The most explicit death in The Last of Us is when the Bloater rips Joel’s face apart, and even then, we only get a couple of animated frames. Again, the worst part of these scenes is not what you actually see (which isn’t much), but what your imagination fills in for you.

There’s one, small variation to these death scenes. If Joel catches on fire, the diegetic sound continues for several more seconds after the screen cuts to black. We hear Joel’s agonised screams as he’s burning. Troy Baker, Joel’s voice actor, recorded several different audio takes of this death animation, and you appreciate its variation over the course of multiple playthroughs. It seems that no death by fire hurts in exactly the same way.

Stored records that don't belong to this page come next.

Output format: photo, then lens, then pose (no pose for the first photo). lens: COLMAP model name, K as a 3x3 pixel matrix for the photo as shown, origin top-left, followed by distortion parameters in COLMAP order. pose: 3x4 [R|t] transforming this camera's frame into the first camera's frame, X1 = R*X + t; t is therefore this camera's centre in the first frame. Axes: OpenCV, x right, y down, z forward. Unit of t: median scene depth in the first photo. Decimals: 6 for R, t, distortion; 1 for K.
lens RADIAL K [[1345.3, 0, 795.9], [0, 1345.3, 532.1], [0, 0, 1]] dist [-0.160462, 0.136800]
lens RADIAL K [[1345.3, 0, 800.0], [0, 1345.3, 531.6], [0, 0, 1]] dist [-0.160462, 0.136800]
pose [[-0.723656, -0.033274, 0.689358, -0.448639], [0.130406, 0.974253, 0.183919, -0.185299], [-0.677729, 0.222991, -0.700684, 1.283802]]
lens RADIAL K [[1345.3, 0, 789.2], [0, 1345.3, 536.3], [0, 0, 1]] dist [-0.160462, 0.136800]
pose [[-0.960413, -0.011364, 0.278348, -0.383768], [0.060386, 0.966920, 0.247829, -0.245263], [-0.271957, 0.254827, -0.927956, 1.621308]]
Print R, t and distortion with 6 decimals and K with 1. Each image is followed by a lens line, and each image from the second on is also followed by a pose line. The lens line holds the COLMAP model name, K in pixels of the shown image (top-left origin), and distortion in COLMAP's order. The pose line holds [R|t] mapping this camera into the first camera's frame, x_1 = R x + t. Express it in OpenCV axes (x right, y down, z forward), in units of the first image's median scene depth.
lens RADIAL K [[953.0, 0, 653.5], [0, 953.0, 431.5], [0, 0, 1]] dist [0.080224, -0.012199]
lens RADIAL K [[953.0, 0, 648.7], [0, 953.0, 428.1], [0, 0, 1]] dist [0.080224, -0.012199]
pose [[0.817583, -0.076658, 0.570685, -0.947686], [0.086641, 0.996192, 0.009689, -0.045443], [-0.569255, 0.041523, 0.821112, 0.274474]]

Great entertainers trust their audience’s imagination and exercise restraint. On the season finale of Games of Thrones, we don’t see what the Mountain does to Septa Unella, but her screams are enough to make us think the worst. In the film Psycho, the we never see the knife penetrate Janet Leigh’s skin during the famous shower scene. Hitchcock used multiple film cuts to create the impression of a stabbing. That resulted in one of the most iconic, and scariest, film scenes in cinematic history.

Game developers should also exercise restraint, not out of some misguided prudery towards violence, but because excessiveness decreases its impact. Blood and gore are storytelling devices, and like all storytelling devices, they must be used discretely, at the right time and in the right place. The more we see these devices exposed, with all their gears and guts on display, the less effective they become.

The Last of Us strikes a perfect balance. Death is secondary to the suffering that leads to it. Rather than zeroing in on the moments with the most blood, the developers zeroed in on the moments when the characters were at their most terrified and helpless. Especially in the horror genre, explicit visuals are a poor substitute for excellent psychology.